Nevertheless, even if it has held on partly through a combination of the larger-than-life prestige of its founder Julius Nyerere, repression, stick and carrot, and electoral theft, 62 years in power is impressive in a region of Africa that remains rocked by violent political change, war, and instability.

The sub-region, after all, is the first where a party that came to power through a revolutionary war, the Ethiopian People’s Revolutionary Democratic Front (EPRDF), all but died after 28 years in charge. It followed a factional split in December 2019 after incumbent Prime Minister Abiy Ahmed, a former top lieutenant, established his now-ruling Prosperity Party.

Revolutionary parties that came to power in the post-independence period have tended to have great staying power. In Uganda, President Yoweri Museveni’s ruling National Resistance Movement (NRM) is not going anywhere in a hurry. The Rwanda Patriotic Front (RPF), which came to office after the Rwanda war and the 1994 Genocide against the Tutsi, is sitting pretty. In Angola, Mozambique, and Zimbabwe, all their parties that came to power after fighting a liberation war are still in charge. The only one that is looking wobbly is South Africa’s African National Congress (ANC), which has been emasculated by corruption and incompetence, so tragically; it will need a small miracle to hold power in the 2024 election.

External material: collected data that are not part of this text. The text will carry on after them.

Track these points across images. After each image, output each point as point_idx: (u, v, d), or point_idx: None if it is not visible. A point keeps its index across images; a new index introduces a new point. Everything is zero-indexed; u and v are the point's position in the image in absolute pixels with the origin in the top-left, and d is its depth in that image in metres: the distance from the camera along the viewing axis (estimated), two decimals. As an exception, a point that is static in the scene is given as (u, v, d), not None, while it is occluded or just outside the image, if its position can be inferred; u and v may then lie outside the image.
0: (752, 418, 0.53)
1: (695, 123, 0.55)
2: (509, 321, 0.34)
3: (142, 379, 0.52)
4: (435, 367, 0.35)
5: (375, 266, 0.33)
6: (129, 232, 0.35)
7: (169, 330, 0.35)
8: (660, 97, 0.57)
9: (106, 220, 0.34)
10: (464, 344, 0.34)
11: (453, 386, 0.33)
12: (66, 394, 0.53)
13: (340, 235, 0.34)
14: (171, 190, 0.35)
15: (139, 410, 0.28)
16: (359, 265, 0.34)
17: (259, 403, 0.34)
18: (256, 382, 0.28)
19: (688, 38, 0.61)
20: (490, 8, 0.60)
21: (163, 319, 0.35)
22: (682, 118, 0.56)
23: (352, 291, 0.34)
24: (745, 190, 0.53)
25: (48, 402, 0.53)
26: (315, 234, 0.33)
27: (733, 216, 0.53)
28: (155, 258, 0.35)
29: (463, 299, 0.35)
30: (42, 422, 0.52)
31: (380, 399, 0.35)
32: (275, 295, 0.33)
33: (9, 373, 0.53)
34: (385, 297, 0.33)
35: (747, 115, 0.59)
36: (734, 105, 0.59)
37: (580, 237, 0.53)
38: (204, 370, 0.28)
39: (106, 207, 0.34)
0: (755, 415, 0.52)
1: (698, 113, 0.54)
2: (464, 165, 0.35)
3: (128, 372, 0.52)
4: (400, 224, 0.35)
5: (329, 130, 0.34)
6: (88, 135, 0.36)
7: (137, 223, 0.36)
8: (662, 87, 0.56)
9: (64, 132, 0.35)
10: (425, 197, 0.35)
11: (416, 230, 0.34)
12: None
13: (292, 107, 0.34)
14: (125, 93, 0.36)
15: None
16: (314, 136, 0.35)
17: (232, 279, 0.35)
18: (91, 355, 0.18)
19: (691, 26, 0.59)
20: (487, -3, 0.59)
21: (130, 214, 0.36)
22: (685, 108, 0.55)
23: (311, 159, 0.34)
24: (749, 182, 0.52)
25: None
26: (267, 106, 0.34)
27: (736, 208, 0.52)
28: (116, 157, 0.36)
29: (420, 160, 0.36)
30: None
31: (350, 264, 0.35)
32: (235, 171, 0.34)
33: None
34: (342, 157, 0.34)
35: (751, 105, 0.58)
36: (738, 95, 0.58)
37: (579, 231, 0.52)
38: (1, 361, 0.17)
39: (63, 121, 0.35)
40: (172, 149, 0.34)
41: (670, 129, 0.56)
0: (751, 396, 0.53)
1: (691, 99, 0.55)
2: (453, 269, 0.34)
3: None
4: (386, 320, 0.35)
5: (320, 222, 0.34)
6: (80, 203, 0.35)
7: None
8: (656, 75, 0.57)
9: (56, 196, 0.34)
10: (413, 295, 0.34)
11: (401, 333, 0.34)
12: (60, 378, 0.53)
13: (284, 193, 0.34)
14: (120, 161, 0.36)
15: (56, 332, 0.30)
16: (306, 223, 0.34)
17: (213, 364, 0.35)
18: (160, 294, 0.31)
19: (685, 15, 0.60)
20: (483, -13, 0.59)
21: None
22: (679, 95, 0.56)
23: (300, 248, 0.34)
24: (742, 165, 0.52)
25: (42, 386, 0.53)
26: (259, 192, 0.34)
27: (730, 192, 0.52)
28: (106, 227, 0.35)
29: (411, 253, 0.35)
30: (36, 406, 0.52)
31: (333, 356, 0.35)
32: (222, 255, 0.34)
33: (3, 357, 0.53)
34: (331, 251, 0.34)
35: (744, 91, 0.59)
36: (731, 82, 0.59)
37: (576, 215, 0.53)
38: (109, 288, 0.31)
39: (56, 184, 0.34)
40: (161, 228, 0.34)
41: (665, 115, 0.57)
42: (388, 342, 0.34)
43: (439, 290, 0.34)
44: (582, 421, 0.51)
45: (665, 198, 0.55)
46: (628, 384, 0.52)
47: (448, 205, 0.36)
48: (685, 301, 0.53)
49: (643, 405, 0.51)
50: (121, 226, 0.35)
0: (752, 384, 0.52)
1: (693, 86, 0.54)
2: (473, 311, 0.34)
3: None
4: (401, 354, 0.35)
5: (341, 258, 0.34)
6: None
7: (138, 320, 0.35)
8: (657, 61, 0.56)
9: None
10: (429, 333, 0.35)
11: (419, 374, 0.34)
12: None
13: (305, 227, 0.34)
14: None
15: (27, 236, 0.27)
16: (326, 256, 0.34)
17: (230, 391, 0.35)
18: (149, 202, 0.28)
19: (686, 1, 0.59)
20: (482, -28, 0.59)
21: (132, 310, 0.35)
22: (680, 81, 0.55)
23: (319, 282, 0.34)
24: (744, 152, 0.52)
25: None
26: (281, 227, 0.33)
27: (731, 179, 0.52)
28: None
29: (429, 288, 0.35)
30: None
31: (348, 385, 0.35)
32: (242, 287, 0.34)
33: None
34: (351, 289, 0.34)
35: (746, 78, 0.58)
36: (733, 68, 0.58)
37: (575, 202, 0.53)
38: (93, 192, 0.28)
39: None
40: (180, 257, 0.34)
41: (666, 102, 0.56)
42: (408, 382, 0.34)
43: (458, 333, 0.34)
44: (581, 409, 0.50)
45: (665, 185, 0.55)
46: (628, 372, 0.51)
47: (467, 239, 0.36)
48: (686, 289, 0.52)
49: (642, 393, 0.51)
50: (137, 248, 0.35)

Opposition parties, on the other hand, seem to do comparatively better. The oldest active East African political party that still has MPs elected to Parliament is Uganda’s Democratic Party (DP). Founded in 1954, it has endured more electoral thefts than one can count and other political humiliations all these years, but it is still there. DP’s survival suggests that torment in the opposition can be lifeblood.

In Kenya, the longest surviving active political party of its multiparty era is the Raila Odinga-led Orange Democratic Movement (ODM). Founded in 2005, it has, alone or in alliance, been a competitive parliamentary party with several MPs elected on its ticket since. But ODM has failed (or is being foiled) in its bid to win the presidency. Like Uganda’s DP, being outside power and the sense of injustice it often feeds on seems to nourish it.

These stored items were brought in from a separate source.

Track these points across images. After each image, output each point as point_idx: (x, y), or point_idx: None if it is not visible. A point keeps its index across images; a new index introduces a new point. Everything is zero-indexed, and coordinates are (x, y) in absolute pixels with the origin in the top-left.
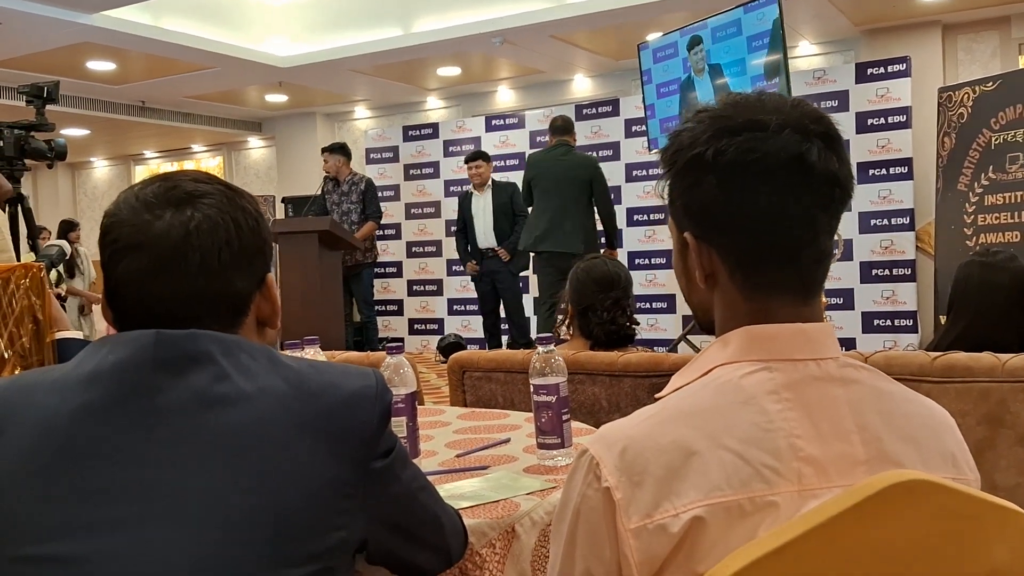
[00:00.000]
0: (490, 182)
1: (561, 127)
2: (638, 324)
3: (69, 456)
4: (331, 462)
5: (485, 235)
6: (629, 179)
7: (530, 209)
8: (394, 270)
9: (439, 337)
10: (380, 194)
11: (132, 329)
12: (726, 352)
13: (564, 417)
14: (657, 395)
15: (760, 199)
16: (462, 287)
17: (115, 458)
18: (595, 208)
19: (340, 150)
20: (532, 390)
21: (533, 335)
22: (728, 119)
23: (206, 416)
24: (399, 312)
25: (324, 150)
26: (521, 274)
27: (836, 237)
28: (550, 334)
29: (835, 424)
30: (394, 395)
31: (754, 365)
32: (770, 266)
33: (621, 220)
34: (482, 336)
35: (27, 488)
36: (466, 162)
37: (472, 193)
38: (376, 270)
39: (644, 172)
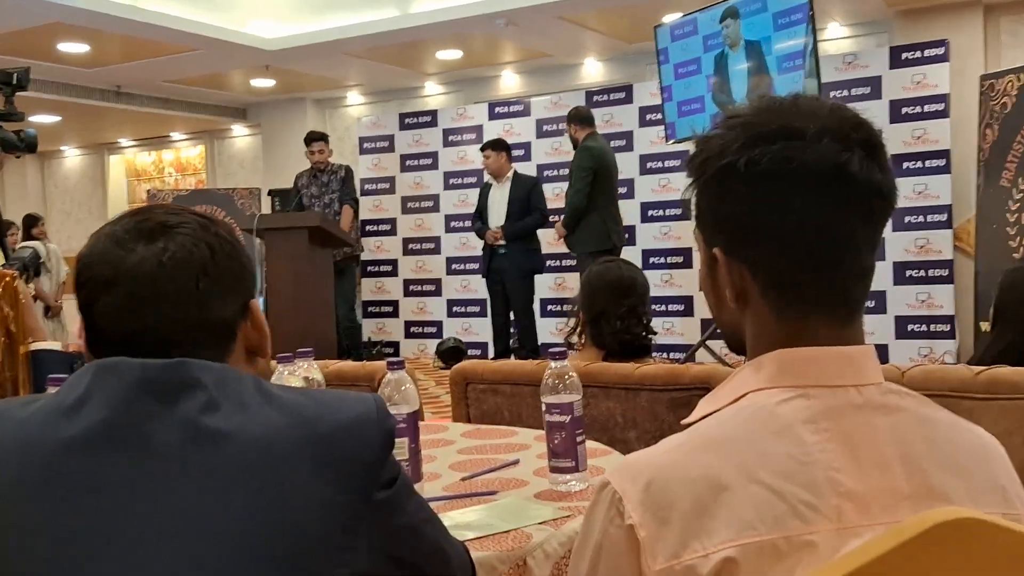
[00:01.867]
0: (511, 174)
1: (589, 116)
2: (655, 334)
3: (53, 492)
4: (331, 494)
5: (497, 227)
6: (644, 171)
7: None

On Kanu’s 63rd birthday, there is at least one reason to mourn its decline. These parties were fuelled by the grand goals of winning independence for Africans and then moulding modern nations from the disparate groups and loyalties they inherited from the colonialists.

Those were big objectives. Decades after independence, nationhood has been somewhat consolidated in places with varying degrees of success. Overall, though, that project became troubled and ceased to be a compelling idea around which to build a successful electoral platform for the second and third generation of independent citizens. It became an even more giant hill to climb, where the independence parties had a disastrous record, most discredited by one-party dictatorship, ethnic rule, and colossal economic mismanagement. Many of them also ceased to be national movements and turned into cults of the leader, which cut them off from the grassroots.

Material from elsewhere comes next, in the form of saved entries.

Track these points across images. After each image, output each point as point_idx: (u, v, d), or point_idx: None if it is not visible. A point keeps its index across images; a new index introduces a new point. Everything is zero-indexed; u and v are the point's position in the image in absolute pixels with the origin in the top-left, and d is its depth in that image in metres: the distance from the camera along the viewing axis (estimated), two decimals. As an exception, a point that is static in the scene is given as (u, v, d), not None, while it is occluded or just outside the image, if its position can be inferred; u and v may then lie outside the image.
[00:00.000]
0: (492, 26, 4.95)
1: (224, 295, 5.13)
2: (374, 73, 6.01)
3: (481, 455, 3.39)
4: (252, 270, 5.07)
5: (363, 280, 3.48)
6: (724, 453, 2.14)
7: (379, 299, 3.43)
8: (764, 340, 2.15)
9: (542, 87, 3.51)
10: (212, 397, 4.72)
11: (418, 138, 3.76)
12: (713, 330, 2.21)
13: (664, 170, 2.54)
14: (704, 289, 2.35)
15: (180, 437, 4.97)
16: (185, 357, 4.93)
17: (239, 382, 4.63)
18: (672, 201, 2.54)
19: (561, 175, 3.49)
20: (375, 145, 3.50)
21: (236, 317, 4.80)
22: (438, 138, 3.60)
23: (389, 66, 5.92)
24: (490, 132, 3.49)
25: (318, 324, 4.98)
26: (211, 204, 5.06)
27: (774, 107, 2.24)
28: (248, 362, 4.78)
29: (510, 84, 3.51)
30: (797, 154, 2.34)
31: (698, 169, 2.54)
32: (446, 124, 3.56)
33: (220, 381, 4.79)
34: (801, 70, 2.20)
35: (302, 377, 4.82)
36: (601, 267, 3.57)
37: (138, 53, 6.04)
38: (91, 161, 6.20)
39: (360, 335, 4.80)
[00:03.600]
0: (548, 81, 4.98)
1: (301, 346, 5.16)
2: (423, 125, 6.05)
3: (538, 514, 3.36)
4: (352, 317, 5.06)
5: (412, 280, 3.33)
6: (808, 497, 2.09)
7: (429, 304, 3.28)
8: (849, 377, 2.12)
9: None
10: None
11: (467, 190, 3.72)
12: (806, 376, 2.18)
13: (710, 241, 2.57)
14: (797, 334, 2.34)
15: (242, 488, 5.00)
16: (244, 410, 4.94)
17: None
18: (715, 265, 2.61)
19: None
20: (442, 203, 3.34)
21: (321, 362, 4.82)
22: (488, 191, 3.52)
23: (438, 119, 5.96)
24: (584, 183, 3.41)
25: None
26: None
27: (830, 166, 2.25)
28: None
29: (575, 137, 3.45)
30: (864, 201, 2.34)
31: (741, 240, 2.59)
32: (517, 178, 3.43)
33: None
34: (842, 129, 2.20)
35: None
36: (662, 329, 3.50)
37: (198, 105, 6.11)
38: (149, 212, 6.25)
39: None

However, reimagined as bright, successful nations for the modern age, part of that independence ideal is still desperately needed. Too many electorally successful parties today are parochial. The state-building project is troubled in too many countries. A new generation of rapacious political elite, cartels, and even outright criminal networks, have seized states, draining the riches of the land for a tiny group. Some of those grand ideals of independence, of nations where all citizens got their fair share, and systems worked to give Africans pride, are again much needed. The independence parties know how to paint these big pictures, and even the bad ones still have some historical credibility to do so.

We once believed that the Kanus of this continent would lead us to political paradise. They didn’t, but there’s still a little joy in remembering that once we dared to dream.